There are shots in Samsara (’12) of places you can’t believe exist on Earth, like the stone temples in the jungles of Myanmar that look like a CGI landscape from an ancient, otherworldly fairy tale. Other images, like the shots of the Kaaba in Mecca, you can believe, but to see millions of white-robed worshippers encircling and praying in detailed 70mm is enough to cripple one’s brain. It’s ominous and beautiful. Which is not a bad description of the entire movie.
Samsara is cinematographer/director Ron Fricke’s follow-up to his very similar Baraka (’92). Both movies are stuffed full of beautiful imagery, and for that alone they’re worth seeing, preferably on a big screen. All told, I think Samsara is an improvement on Baraka, which despite its beauty I always found terribly dull. Samsara moves along more easily and naturally.

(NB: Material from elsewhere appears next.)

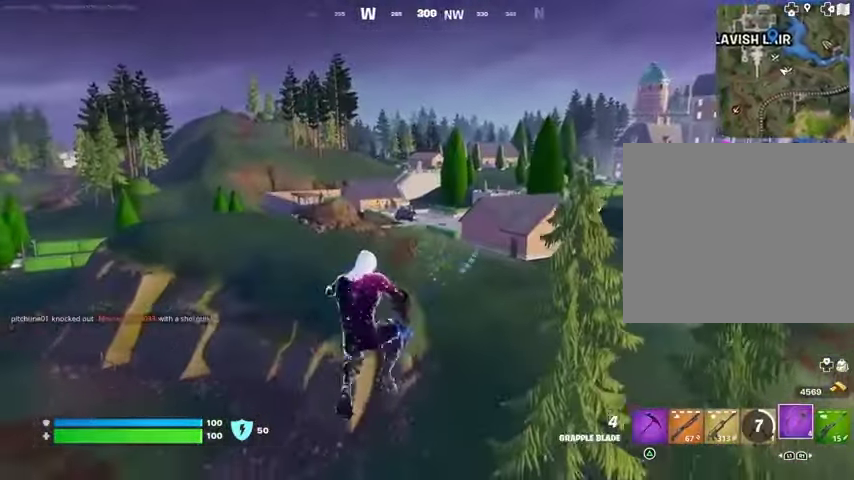
{"buttons": [], "left_stick": "up-right", "right_stick": "center", "events": [[200, "left_stick", "up-right"]]}
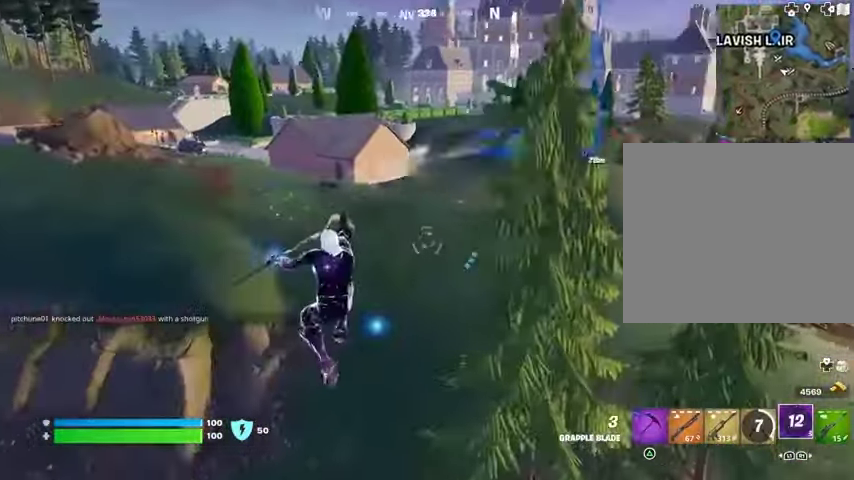
{"buttons": [], "left_stick": "up-right", "right_stick": "center", "events": []}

The word samsara refers to birth, death, and rebirth. Sort of the circle of life, let’s say. But without the singing lions. It’s about impermanence, as signified in the movie with the rather too obvious scene of monks creating a sand mandala. Which is shot in stunning, colorful close-ups, to the point where you can see individual grains of sand piling up to form images. It’s just that it comes at the beginning, meaning the end of the movie is guaranteed to show them wiping the sand away, because that’s like life, man, it comes and it goes. Maybe they should have filmed at Burning Man and ended the movie with the big neon guy going down in flames.
So like Baraka, which features such moments as a giant Brazilian tree being toppled by loggers followed by a cut to the stern face of an Indian, Samsara isn’t subtle. Particulary unsubtle are the sequences showing vast chicken and pig rendering factories, which are beyond ghastly. I suppose that’s one way to feature the death angle of the movie.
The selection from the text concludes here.